» **Assigned task**
Give back each entry word for word, but drop the images.

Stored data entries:

-----

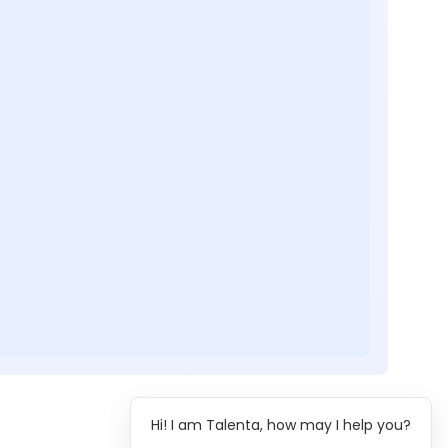
Hi! I am Talenta, how may I help you?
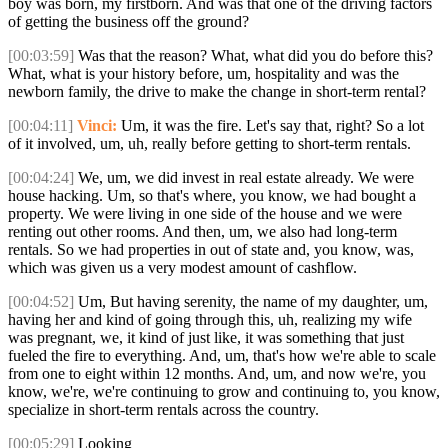
boy was born, my firstborn. And was that one of the driving factors
of getting the business off the ground?
[00:03:59]
Was that the reason? What, what did you do before this?
What, what is your history before, um, hospitality and was the
newborn family, the drive to make the change in short-term rental?
[00:04:11]
Vinci:
Um, it was the fire. Let's say that, right? So a lot
of it involved, um, uh, really before getting to short-term rentals.
[00:04:24]
We, um, we did invest in real estate already. We were
house hacking. Um, so that's where, you know, we had bought a
property. We were living in one side of the house and we were
renting out other rooms. And then, um, we also had long-term
rentals. So we had properties in out of state and, you know, was,
which was given us a very modest amount of cashflow.
[00:04:52]
Um, But having serenity, the name of my daughter, um,
having her and kind of going through this, uh, realizing my wife
was pregnant, we, it kind of just like, it was something that just
fueled the fire to everything. And, um, that's how we're able to scale
from one to eight within 12 months. And, um, and now we're, you
know, we're, we're continuing to grow and continuing to, you know,
specialize in short-term rentals across the country.
[00:05:29]
Looking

-----

» **Exercise result**
Hi! I am Talenta, how may I help you?
boy was born, my firstborn. And was that one of the driving factors
of getting the business off the ground?
[00:03:59]
Was that the reason? What, what did you do before this?
What, what is your history before, um, hospitality and was the
newborn family, the drive to make the change in short-term rental?
[00:04:11]
Vinci:
Um, it was the fire. Let's say that, right? So a lot
of it involved, um, uh, really before getting to short-term rentals.
[00:04:24]
We, um, we did invest in real estate already. We were
house hacking. Um, so that's where, you know, we had bought a
property. We were living in one side of the house and we were
renting out other rooms. And then, um, we also had long-term
rentals. So we had properties in out of state and, you know, was,
which was given us a very modest amount of cashflow.
[00:04:52]
Um, But having serenity, the name of my daughter, um,
having her and kind of going through this, uh, realizing my wife
was pregnant, we, it kind of just like, it was something that just
fueled the fire to everything. And, um, that's how we're able to scale
from one to eight within 12 months. And, um, and now we're, you
know, we're, we're continuing to grow and continuing to, you know,
specialize in short-term rentals across the country.
[00:05:29]
Looking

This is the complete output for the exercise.